▸ **PROVIDED DATA**:
__________________________________________________

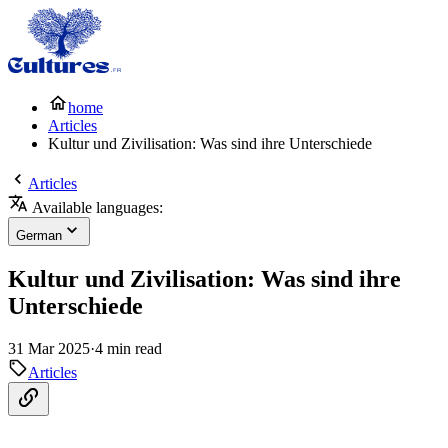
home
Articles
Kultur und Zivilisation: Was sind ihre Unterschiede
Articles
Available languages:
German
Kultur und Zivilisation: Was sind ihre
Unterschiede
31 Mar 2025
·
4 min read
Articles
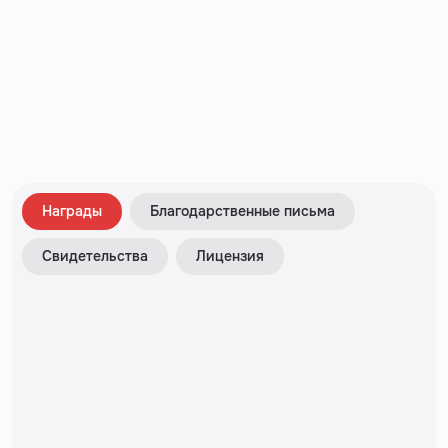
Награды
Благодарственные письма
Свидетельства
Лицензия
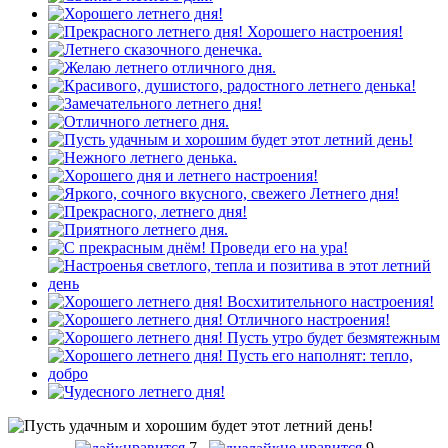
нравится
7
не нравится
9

__________________________________________________

▸ **TASK PROMPT**: Return each line of the records above in which the word "Unterschiede" occurs.

▸ **ANSWER AREA**:
Kultur und Zivilisation: Was sind ihre Unterschiede
Unterschiede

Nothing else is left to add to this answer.